[Recorded data]
┄┄┄┄┄┄┄┄┄┄

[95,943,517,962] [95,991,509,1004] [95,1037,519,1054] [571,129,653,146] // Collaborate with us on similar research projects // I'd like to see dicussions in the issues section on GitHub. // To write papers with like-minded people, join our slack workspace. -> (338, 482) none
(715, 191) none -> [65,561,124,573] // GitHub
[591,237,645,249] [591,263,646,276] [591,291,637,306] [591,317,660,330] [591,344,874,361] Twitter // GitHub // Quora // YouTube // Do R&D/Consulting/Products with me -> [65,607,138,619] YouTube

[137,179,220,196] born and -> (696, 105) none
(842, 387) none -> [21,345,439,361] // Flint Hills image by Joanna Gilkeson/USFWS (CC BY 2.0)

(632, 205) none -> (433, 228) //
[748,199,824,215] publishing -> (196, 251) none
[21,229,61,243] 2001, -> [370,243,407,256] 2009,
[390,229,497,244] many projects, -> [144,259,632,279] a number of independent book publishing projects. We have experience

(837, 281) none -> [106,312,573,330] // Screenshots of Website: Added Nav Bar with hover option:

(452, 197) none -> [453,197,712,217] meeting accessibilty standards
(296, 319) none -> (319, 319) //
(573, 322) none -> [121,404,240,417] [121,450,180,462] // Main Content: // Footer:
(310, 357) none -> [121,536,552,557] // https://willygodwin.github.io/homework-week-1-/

┄┄┄┄┄┄┄┄┄┄

*Work to complete:*
Please return exactly the lines from the one containing "(837, 281) none" through the end of the entries above, adding no other line.

*Your response:*
(837, 281) none -> [106,312,573,330] // Screenshots of Website: Added Nav Bar with hover option:

(452, 197) none -> [453,197,712,217] meeting accessibilty standards
(296, 319) none -> (319, 319) //
(573, 322) none -> [121,404,240,417] [121,450,180,462] // Main Content: // Footer:
(310, 357) none -> [121,536,552,557] // https://willygodwin.github.io/homework-week-1-/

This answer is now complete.